Sicherheitsdienst im Detail

Im Sicherheitsgewerbe trifft eine ohnehin dünne Personaldecke auf 24/7-Objektbewachung. Eine besonders anspruchsvolle Konstellation.

Praxis-Lösungen:

  • Urlaub und Aufträge verzahnen: Planen Sie bei langfristigen Objekten den Urlaub des Stammpersonals direkt mit ein und klären Sie frühzeitig die Vertretung.
  • Springer-Pool aufbauen: Mitarbeiter, die bei Krankheit einspringen, sind oft auch die beste Lösung für geplante Urlaubsvertretungen.
  • Tarif prüfen: Der Tarifvertrag Sicherheitsgewerbe hat regional eigene Regelungen zum Urlaub. Werfen Sie vorher einen Blick hinein.

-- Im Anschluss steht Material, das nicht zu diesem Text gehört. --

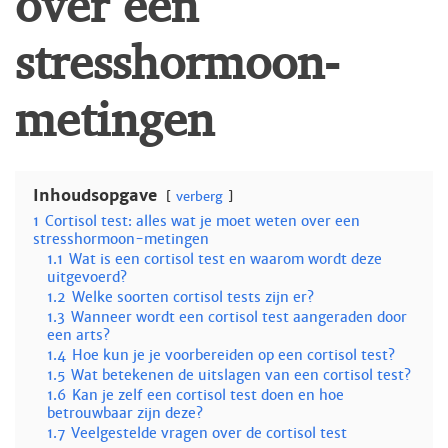
stresshormoon-
metingen
Inhoudsopgave
verberg
1
Cortisol test: alles wat je moet weten over een
stresshormoon-metingen
1.1
Wat is een cortisol test en waarom wordt deze
uitgevoerd?
1.2
Welke soorten cortisol tests zijn er?
1.3
Wanneer wordt een cortisol test aangeraden door
een arts?
1.4
Hoe kun je je voorbereiden op een cortisol test?
1.5
Wat betekenen de uitslagen van een cortisol test?
1.6
Kan je zelf een cortisol test doen en hoe
betrouwbaar zijn deze?
1.7
Veelgestelde vragen over de cortisol test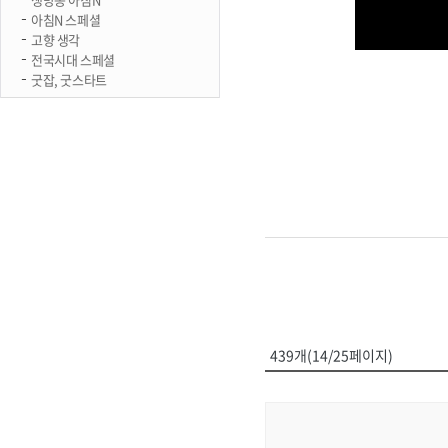
아침N 스페셜
고향 생각
전국시대 스페셜
굿잡, 굿스타트
439개(14/25페이지)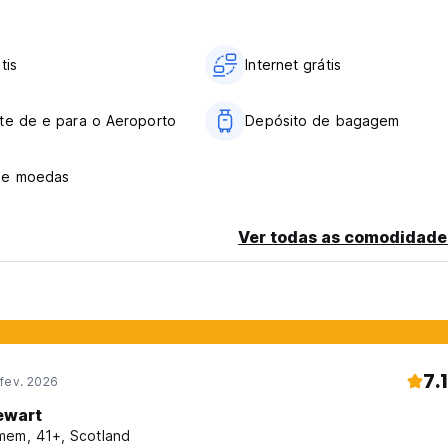
tis
Internet grátis
te de e para o Aeroporto
Depósito de bagagem
de moedas
Ver todas as comodidade
7.1
fev. 2026
ewart
em, 41+, Scotland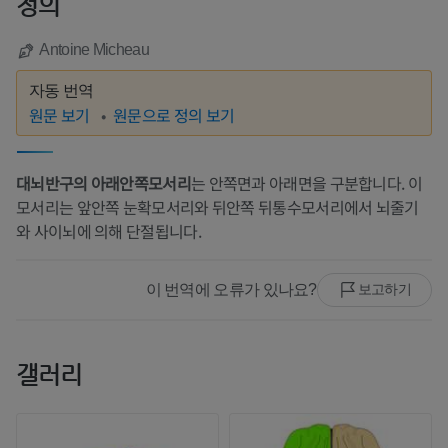
정의
Antoine Micheau
자동 번역
원문 보기
원문으로 정의 보기
대뇌반구의 아래안쪽모서리
는 안쪽면과 아래면을 구분합니다. 이
모서리는 앞안쪽 눈확모서리와 뒤안쪽 뒤통수모서리에서 뇌줄기
와 사이뇌에 의해 단절됩니다.
이 번역에 오류가 있나요?
보고하기
갤러리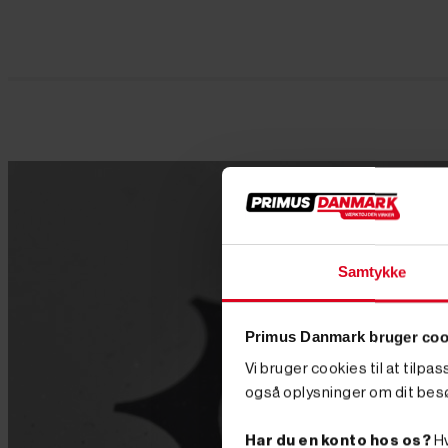
Samtykke
Primus Danmark bruger coo
Vi bruger cookies til at tilpa
også oplysninger om dit bes
Har du en konto hos os?
Hv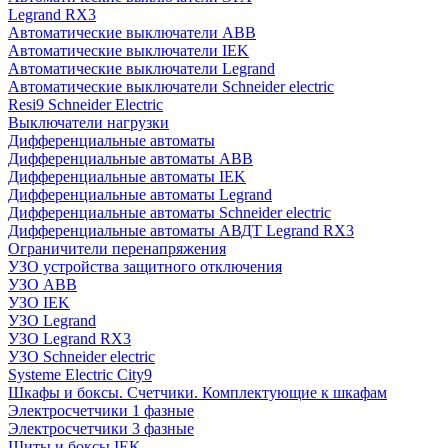
Legrand RX3
Автоматические выключатели ABB
Автоматические выключатели IEK
Автоматические выключатели Legrand
Автоматические выключатели Schneider electric
Resi9 Schneider Electric
Выключатели нагрузки
Дифференциальные автоматы
Дифференциальные автоматы ABB
Дифференциальные автоматы IEK
Дифференциальные автоматы Legrand
Дифференциальные автоматы Schneider electric
Дифференциальные автоматы АВДТ Legrand RX3
Ограничители перенапряжения
УЗО устройства защитного отключения
УЗО ABB
УЗО IEK
УЗО Legrand
УЗО Legrand RX3
УЗО Schneider electric
Systeme Electric City9
Шкафы и боксы. Счетчики. Комплектующие к шкафам
Электросчетчики 1 фазные
Электросчетчики 3 фазные
Щиты и боксы IEK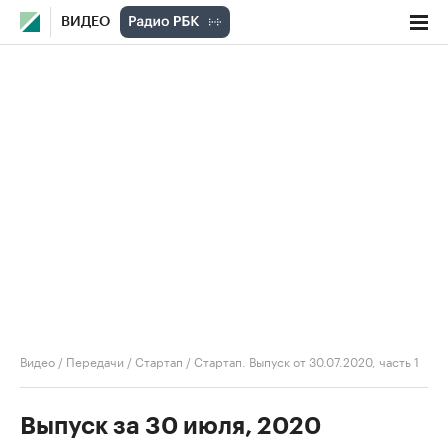
ВИДЕО
Видео
/
Передачи
/
Стартап
/
Стартап. Выпуск от 30.07.2020, часть 1
Выпуск за 30 июля, 2020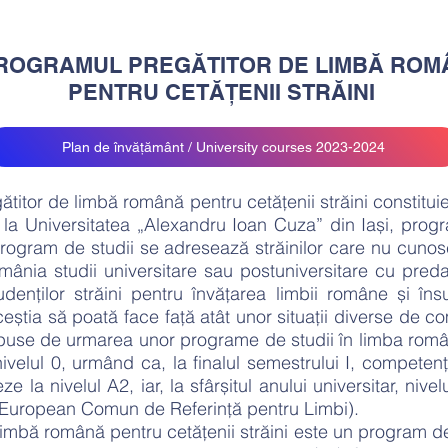
PROGRAMUL PREGĂTITOR DE LIMBĂ ROM
PENTRU CETĂȚENII STRĂINI
Plan de învățământ / University courses 2023-2024
e limbă română pentru cetățenii străini constituie 
de la Universitatea „Alexandru Ioan Cuza” din Iași, pro
rogram de studii se adresează străinilor care nu cuno
ânia studii universitare sau postuniversitare cu pred
denților străini pentru învățarea limbii române și în
ceștia să poată face față atât unor situaţii diverse de co
 impuse de urmarea unor programe de studii în limba româ
nivelul 0, urmând ca, la finalul semestrului I, competen
 la nivelul A2, iar, la sfârșitul anului universitar, nive
 European Comun de Referinţă pentru Limbi).
limbă română pentru cetățenii străini este un program de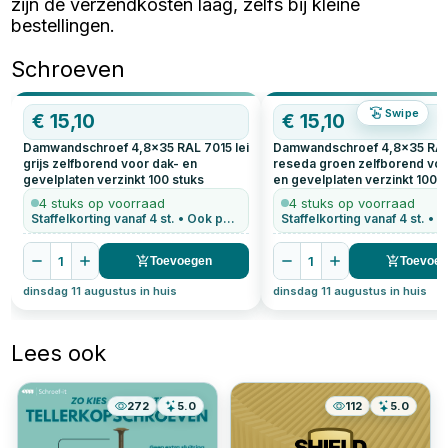
zijn de verzendkosten laag, zelfs bij kleine
bestellingen.
Schroeven
Swipe
€
15,10
€
15,10
Damwandschroef 4,8x35 RAL 7015 lei
Damwandschroef 4,8x35 RAL
grijs zelfborend voor dak- en
reseda groen zelfborend voo
gevelplaten verzinkt
100
stuks
en gevelplaten verzinkt
100
s
4 stuks op voorraad
4 stuks op voorraad
Staffelkorting vanaf 4 st. • Ook per stuk te bestellen
1
1
Toevoegen
Toevoe
dinsdag 11 augustus in huis
dinsdag 11 augustus in huis
Lees ook
272
5.0
112
5.0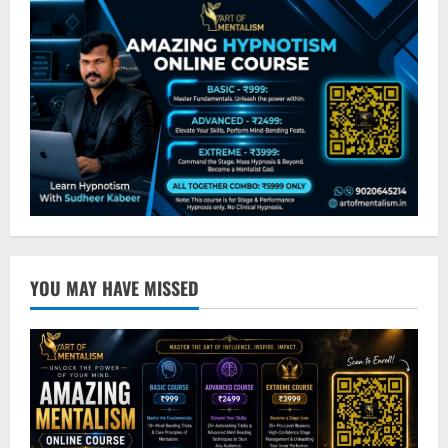
YOU MAY HAVE MISSED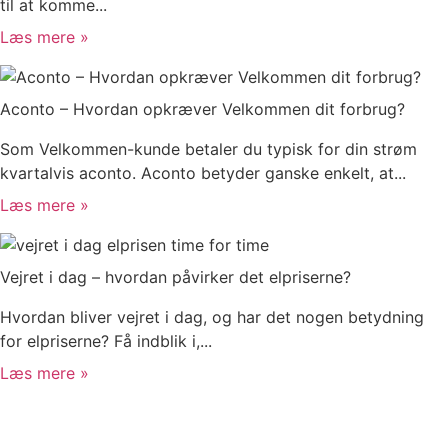
til at komme...
Læs mere »
Aconto – Hvordan opkræver Velkommen dit forbrug?
Som Velkommen-kunde betaler du typisk for din strøm
kvartalvis aconto. Aconto betyder ganske enkelt, at...
Læs mere »
Vejret i dag – hvordan påvirker det elpriserne?
Hvordan bliver vejret i dag, og har det nogen betydning
for elpriserne? Få indblik i,...
Læs mere »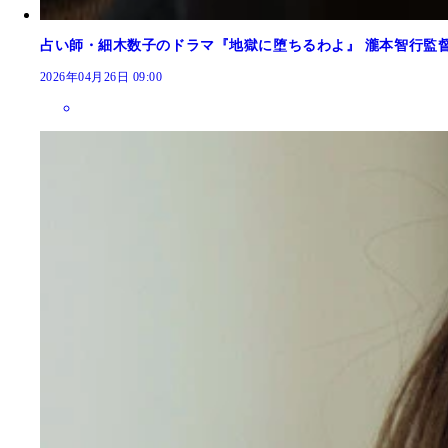
占い師・細木数子のドラマ『地獄に堕ちるわよ』 瀧本智行監
2026年04月26日 09:00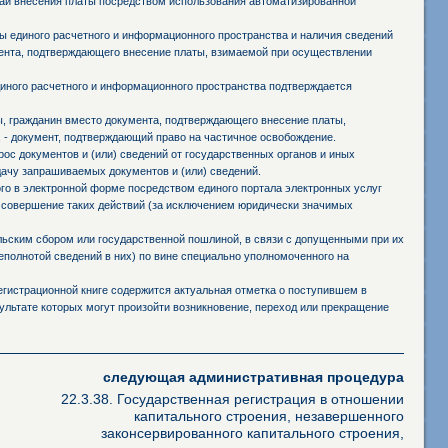
чаи внесения платы посредством использования автоматизированной
 единого расчетного и информационного пространства и наличия сведений
мента, подтверждающего внесение платы, взимаемой при осуществлении
иного расчетного и информационного пространства подтверждается
ы, гражданин вместо документа, подтверждающего внесение платы,
 - документ, подтверждающий право на частичное освобождение.
ос документов и (или) сведений от государственных органов и иных
дачу запрашиваемых документов и (или) сведений.
го в электронной форме посредством единого портала электронных услуг
 совершение таких действий (за исключением юридически значимых
ьским сбором или государственной пошлиной, в связи с допущенными при их
полнотой сведений в них) по вине специально уполномоченного на
егистрационной книге содержится актуальная отметка о поступившем в
зультате которых могут произойти возникновение, переход или прекращение
следующая административная процедура
22.3.38. Государственная регистрация в отношении
капитального строения, незавершенного
законсервированного капитального строения,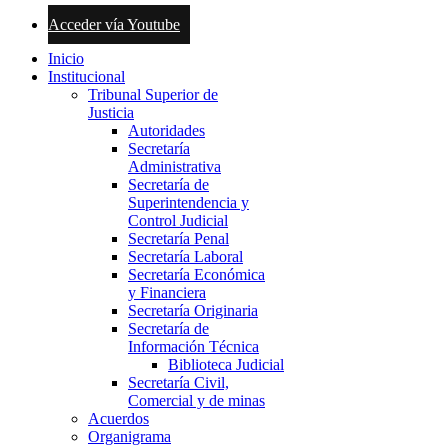
Acceder vía Youtube
Inicio
Institucional
Tribunal Superior de
Justicia
Autoridades
Secretaría
Administrativa
Secretaría de
Superintendencia y
Control Judicial
Secretaría Penal
Secretaría Laboral
Secretaría Económica
y Financiera
Secretaría Originaria
Secretaría de
Información Técnica
Biblioteca Judicial
Secretaría Civil,
Comercial y de minas
Acuerdos
Organigrama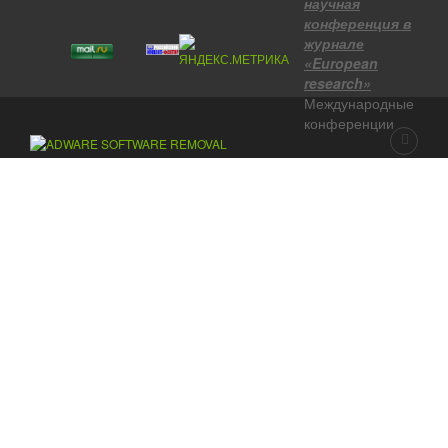
научная
конференция в
журнале
«European
research»
Международные
конференции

Praxis-Tipps: Diese Fehler vermeiden

Bei der Urlaubsplanung sind folgende Punkte zu beachten:

  • Urlaub bei Wechsel-Rhythmen falsch berechnen: Nehmen Sie nicht pauschal 5 Tage an. Rechnen Sie sauber den Durchschnitt der tatsächlichen Arbeitstage aus.
  • Freie Tage als Urlaub abziehen: Hat der Mitarbeiter laut Plan ohnehin frei, kostet ihn das keinen Urlaubstag.
  • Die Hinweispflicht versäumen: Ohne aktive Warnung an die Mitarbeiter verfällt der Urlaub nicht zum 31.03.
  • Dauerhafte Urlaubssperren: Wochenlange Sperren sind juristisch angreifbar und verprellen die besten Mitarbeiter.
  • Wünsche ignorieren: Das Gesetz verpflichtet zur Berücksichtigung von Urlaubswünschen, sofern keine dringenden betrieblichen Gründe oder vorrangige Wünsche anderer Mitarbeiter entgegenstehen (§ 7 Abs. 1 BUrlG). Behandeln Sie die Anträge mit Respekt.